WHAT THE TASK ASKS. Write out exactly, please, the lines from the one containing "right ankle: (125, 218)" to the end of the material.

TASK INPUT.
________________________________________

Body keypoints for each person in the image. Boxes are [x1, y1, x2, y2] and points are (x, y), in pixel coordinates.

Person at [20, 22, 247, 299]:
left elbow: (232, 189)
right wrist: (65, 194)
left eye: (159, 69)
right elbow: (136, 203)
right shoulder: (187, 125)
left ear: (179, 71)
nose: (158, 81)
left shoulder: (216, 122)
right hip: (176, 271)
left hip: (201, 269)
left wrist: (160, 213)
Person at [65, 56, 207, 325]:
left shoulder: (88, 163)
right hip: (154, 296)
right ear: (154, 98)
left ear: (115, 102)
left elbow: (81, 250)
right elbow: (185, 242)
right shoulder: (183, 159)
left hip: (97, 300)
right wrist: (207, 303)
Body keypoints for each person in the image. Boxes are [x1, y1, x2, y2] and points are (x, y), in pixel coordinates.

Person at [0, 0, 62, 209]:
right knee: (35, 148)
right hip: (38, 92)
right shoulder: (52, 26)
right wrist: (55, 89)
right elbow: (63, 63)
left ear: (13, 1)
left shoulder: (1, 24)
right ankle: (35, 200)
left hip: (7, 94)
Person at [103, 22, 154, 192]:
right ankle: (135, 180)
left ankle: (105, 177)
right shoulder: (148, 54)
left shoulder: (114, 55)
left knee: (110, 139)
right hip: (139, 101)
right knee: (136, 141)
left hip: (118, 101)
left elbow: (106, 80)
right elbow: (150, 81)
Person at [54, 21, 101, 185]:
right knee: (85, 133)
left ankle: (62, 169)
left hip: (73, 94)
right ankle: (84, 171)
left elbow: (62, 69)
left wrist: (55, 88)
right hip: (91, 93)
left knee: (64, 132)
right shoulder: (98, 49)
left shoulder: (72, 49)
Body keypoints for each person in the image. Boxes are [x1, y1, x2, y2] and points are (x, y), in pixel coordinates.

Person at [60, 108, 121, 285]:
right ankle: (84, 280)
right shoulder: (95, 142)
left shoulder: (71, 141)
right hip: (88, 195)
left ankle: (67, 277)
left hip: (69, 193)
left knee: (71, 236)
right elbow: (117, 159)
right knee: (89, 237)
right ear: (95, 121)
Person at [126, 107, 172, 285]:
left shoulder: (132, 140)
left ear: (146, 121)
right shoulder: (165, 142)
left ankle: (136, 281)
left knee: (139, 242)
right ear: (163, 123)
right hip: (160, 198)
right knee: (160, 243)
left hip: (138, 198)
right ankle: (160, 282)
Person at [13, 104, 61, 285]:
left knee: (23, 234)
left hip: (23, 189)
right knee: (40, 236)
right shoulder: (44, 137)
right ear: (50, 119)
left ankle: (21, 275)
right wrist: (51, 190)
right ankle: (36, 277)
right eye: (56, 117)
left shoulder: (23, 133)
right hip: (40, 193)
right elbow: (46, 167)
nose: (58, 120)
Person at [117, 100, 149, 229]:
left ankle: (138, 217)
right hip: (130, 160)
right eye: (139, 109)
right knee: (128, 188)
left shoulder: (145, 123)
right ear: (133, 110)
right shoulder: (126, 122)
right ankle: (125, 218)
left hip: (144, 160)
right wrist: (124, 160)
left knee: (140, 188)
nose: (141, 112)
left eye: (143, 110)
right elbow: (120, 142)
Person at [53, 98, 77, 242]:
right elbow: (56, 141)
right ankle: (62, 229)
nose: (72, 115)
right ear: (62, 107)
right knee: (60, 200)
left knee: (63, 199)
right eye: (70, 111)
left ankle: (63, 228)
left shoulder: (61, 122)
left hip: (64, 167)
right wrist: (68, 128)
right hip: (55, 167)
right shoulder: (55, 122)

________________________________________

RESPONSE TO THIS EXERCISE.
right ankle: (125, 218)
left hip: (144, 160)
right wrist: (124, 160)
left knee: (140, 188)
nose: (141, 112)
left eye: (143, 110)
right elbow: (120, 142)
Person at [53, 98, 77, 242]:
right elbow: (56, 141)
right ankle: (62, 229)
nose: (72, 115)
right ear: (62, 107)
right knee: (60, 200)
left knee: (63, 199)
right eye: (70, 111)
left ankle: (63, 228)
left shoulder: (61, 122)
left hip: (64, 167)
right wrist: (68, 128)
right hip: (55, 167)
right shoulder: (55, 122)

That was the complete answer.